Und das Königreich? “Ohne Hilfe von Außen, ohne Spenden geht es nicht weiter”, sagt Schulz. Der 30-jährige frühere Zeitsoldat hat seit sieben Jahren für das Königreich Deutschland gearbeitet, sagt er, einen richtigen Job habe er nicht. Mit seinem König Peter Fitzek habe er nur über dessen Freundin Kontakt, im Gefängnis darf er ihn nicht besuchen. “Ich werde nicht zu ihm vorgelassen, weil ich keinen deutschen Ausweis mehr habe”, klagt er.

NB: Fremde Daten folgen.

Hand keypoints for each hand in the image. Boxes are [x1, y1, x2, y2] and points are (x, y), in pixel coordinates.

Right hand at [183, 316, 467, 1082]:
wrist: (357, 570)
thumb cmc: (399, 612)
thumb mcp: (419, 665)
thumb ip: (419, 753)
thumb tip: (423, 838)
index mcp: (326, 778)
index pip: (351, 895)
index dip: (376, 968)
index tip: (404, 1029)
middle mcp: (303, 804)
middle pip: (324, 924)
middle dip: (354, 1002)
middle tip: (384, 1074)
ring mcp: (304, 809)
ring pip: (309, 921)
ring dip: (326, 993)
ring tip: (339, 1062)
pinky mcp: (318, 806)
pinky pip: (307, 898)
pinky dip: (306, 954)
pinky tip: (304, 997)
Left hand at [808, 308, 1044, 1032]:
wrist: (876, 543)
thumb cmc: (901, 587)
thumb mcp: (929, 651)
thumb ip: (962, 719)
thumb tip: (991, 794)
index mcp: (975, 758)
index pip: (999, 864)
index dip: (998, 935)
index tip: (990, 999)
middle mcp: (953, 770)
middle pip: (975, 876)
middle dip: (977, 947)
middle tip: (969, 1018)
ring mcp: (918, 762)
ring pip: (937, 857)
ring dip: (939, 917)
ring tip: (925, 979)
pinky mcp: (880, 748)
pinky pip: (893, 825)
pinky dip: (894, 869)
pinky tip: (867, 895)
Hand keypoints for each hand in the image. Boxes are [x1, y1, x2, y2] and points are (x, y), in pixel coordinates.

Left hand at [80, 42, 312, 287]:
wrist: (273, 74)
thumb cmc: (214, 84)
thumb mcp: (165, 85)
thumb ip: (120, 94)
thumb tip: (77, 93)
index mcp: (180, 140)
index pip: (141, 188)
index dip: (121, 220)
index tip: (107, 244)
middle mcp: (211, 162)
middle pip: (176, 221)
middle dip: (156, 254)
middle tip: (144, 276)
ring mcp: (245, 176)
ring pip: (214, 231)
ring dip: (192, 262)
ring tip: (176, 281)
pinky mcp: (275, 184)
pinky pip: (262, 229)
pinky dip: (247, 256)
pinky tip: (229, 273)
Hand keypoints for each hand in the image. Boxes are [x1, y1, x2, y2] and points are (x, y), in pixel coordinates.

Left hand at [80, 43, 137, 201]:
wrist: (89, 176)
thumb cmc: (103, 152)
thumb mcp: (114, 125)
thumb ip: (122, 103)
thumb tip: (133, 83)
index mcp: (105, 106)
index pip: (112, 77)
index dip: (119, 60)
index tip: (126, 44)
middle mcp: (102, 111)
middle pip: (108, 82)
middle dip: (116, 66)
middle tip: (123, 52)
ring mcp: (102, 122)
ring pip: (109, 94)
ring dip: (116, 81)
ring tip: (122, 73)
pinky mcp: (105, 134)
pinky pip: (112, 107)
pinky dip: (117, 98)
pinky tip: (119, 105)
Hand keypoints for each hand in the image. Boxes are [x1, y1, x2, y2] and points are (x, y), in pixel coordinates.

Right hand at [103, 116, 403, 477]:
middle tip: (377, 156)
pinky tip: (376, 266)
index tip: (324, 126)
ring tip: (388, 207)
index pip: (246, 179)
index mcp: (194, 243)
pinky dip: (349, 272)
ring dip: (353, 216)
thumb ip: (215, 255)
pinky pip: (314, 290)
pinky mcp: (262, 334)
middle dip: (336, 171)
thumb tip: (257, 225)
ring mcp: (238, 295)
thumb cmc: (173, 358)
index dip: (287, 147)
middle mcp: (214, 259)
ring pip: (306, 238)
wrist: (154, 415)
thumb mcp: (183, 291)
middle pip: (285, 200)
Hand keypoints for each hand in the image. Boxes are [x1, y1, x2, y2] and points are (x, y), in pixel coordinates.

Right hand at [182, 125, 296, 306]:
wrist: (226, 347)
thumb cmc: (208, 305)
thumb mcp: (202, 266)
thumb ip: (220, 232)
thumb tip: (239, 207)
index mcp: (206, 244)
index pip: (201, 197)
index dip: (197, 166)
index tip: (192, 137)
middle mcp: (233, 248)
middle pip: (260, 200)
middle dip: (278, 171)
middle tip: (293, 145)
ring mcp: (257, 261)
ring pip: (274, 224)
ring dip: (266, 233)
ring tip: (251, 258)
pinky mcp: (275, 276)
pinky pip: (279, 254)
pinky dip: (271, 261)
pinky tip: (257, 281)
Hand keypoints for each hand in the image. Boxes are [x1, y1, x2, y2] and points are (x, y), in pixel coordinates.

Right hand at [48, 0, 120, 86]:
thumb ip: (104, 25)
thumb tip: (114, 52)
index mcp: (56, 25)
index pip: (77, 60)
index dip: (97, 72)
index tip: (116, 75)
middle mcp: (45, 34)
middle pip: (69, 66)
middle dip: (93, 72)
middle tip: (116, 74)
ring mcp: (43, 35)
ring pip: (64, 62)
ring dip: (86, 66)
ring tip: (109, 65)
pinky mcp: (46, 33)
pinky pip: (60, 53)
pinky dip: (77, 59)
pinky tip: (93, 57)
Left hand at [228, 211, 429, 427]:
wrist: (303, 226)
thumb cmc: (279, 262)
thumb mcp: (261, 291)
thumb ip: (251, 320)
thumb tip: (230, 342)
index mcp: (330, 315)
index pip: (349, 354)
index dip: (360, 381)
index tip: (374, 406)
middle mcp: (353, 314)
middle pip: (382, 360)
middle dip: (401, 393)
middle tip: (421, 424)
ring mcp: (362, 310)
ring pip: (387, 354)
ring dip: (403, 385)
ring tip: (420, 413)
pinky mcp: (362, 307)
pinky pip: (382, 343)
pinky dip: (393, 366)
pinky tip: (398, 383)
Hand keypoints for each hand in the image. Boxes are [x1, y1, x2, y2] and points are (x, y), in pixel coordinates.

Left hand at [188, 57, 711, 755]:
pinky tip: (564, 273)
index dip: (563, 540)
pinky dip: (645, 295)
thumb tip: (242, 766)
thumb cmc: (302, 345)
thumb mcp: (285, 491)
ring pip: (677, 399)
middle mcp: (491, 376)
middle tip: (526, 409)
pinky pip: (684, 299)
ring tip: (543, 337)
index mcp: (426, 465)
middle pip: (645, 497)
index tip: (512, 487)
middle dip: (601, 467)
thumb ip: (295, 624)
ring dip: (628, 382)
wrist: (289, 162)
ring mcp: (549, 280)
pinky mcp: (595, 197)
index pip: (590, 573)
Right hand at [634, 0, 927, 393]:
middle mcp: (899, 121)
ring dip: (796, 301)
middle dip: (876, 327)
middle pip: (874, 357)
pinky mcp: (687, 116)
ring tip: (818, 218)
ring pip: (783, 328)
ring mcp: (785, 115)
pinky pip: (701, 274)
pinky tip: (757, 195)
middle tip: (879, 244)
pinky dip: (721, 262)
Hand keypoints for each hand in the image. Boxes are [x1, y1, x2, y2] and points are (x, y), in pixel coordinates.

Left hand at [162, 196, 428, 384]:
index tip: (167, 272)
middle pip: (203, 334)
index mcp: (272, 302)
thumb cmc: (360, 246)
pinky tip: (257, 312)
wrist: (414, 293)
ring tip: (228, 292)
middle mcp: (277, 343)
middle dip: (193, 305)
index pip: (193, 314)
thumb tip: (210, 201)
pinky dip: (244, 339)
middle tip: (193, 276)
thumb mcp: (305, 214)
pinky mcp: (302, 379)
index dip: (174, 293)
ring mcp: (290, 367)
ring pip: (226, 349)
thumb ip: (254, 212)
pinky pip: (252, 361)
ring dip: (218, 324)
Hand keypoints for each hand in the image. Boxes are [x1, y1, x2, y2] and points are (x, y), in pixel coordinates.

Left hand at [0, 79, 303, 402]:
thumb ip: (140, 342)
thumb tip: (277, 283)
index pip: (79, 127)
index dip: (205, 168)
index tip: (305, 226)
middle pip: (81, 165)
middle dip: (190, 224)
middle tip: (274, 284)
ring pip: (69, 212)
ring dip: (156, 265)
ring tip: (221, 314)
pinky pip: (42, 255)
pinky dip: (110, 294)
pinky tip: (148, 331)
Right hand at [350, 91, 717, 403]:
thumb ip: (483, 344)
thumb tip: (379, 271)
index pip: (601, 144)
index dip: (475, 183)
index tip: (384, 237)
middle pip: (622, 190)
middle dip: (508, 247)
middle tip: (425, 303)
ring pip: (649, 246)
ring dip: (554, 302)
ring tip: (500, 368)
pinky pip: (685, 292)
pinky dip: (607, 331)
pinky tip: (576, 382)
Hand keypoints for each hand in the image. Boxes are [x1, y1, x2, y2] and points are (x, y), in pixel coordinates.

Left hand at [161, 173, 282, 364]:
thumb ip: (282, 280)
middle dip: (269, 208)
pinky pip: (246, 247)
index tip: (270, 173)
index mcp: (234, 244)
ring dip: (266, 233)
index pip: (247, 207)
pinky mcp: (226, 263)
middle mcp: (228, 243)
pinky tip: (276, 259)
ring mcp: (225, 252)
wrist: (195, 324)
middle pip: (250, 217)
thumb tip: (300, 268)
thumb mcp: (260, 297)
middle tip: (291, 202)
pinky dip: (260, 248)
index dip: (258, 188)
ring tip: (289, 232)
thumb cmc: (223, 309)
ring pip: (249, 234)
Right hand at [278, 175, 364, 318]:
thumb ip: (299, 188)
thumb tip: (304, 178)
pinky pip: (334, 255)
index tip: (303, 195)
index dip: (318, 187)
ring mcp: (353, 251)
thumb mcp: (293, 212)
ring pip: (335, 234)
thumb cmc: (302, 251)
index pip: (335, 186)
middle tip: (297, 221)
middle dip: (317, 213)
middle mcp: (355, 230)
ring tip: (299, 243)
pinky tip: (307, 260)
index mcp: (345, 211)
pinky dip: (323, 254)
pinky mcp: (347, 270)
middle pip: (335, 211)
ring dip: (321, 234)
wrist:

Auch Schulz warf die Bundesfinanzaufsicht Verwicklungen in Fitzeks Geschäfte vor. “Ich besitze nur, was ich zum Leben benötige”, beteuert der Freiherr.

“Xavier Naidoo will Menschen zusammenbringen, das verbindet uns.”

Könnte Xavier Naidoo nicht für den Erhalt des Königreichs spenden? Mit dem Sänger habe er nichts zu tun, versichert Schulz. “Ich würde ihn gerne mal treffen, ich mag seine älteren Lieder”, sagt er. “Er will Menschen zusammenbringen, das verbindet uns.”

Aber wie viele Menschen bringt das Königreich noch zusammen? Ist es nicht an der Zeit, aufzugeben – ohne König, ohne Territorium? Vier Wochen haben die Reichsbürger nun, um ihre Sachen abzuholen. Wo geht es dann hin? “Ich bin ein positiver Mensch, wir haben eine gute Truppe”, sagt Martin Freiherr von Schulz. “Das Königreich von Deutschland ist nicht tot, wir machen weiter. Was sollen wir denn sonst machen?”